Wir brauchen dringend eine Zeugenschutzdienststelle und flächendeckenden Opferschutz. Das Problem besteht darin, dass sehr viele Opfer nicht wissen, wohin sie sich zur Beratung wenden sollen, geschweige denn eine Strafanzeige erstatten. Aus Angst tauchen deshalb viele Straftaten nicht in der Statistik auf. Deshalb brauchen wir einen umfassenden, flächendeckenden und qualifizierten Opferschutz.
Ausstiegswilligen aus der rechtsextremistischen Szene sind Ausstiegsmöglichkeiten und Ausstiegsprogramme anzubieten.
Bei rechtsextremen Straftätern ist für zügige Ermittlungen, für zügige Anklageerhebungen und zeitnahe Verurteilungen zu sorgen.
Wir fordern, dass über den Landkreistag, den Städtetag und den Gemeindetag Programme entwickelt werden, die Präventions– und Aufklärungsarbeit auf der
kommunalen Basis stärken. Hierzu werden wir die entsprechenden haushaltspolitischen Anträge stellen.
Wir weisen darauf hin, dass gerade die Jugendorganisationen immer wieder über fehlende Finanzmittel klagen. Für diese Organisationen muss ein großzügiger Finanzansatz gewährleistet werden. Nach den Worten des Präsidenten des Bayerischen Jugendrings ist präventive Jugendarbeit gegen Gewalt und Rechtsextremismus nur begrenzt möglich, weil dafür nicht die nötigen Mittel zur Verfügung stehen. Die Einführung von Schulsozialarbeitern wird ständig gefordert, aber die Mittel fehlen.
Wir fordern auch mobile Beratungsteams, die vor Ort mit geschulten Experten die Problematik aufgreifen und verarbeiten.
Für Kindergärten und Schulen sollen Ausbildungsprogramme, Handreichungen und Unterrichtsmaterialien angeboten werden, um an den Schulen nicht nur die Toleranz, sondern auch die internationale kulturelle Kompetenz voranzubringen.
Die Hochschulen leisten von sich aus einen großen Beitrag zur Internationalisierung. Dieser Beitrag muss jedoch hinsichtlich der Haushaltsmittel verstetigt werden. Er muss planbar sein. Alle Schranken und Blockaden im Ausländer– und Dienstrecht oder hinsichtlich der Arbeitserlaubnis für ausländische Studierende sind aufzuheben und abzubauen.

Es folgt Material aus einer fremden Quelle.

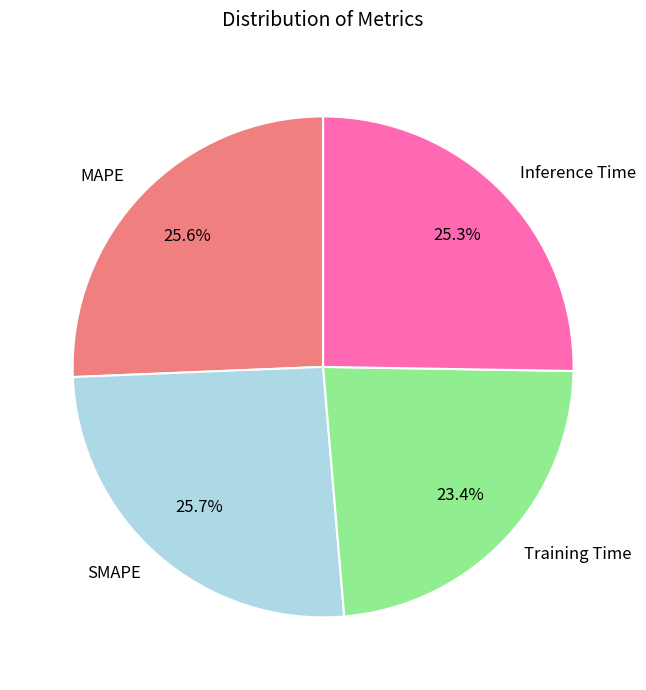

Is SMAPE the majority of the pie?

No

Viertens. Im Bereich der Kultur wäre es angemessen, zum Beispiel im Haus der Bayerischen Geschichte eine Ausstellung mit Begleitprogramm zum Thema „Bayern und der Nationalsozialismus – Entstehung, Folgen und Konsequenzen“ durchzuführen.

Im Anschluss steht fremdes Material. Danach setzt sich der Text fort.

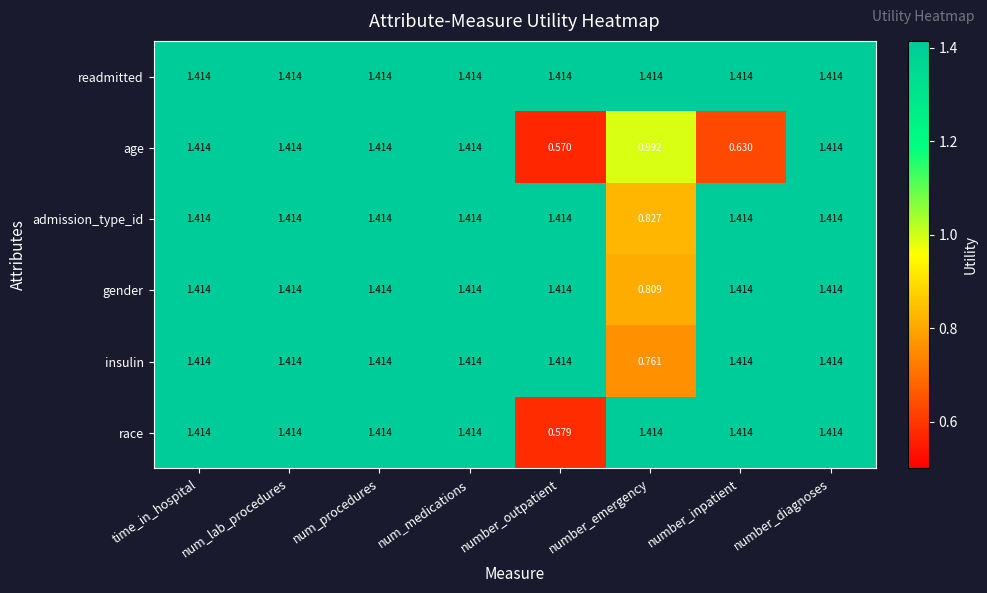

At which category does the chart reach its minimum across all series?

number_outpatient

Ebenso erscheint es uns notwendig, in einer breiten kulturellen Arbeit darauf hinzuweisen, dass in Bayern schon immer europäische Wanderungsbewegungen und zum Teil die außereuropäische Einwanderung die Entwicklung Bayerns in wirtschaftlicher und kultureller Hinsicht gefördert haben. Naturwissenschaftliche und kulturelle Quantensprünge – ich denke nur an die wunderbar reiche Baukultur Bayerns – sind durch Einwanderer für Bayerns Reichtum erreicht worden. Dieses endlich einmal zu vermitteln und nach außen zu tragen wäre das Mindeste.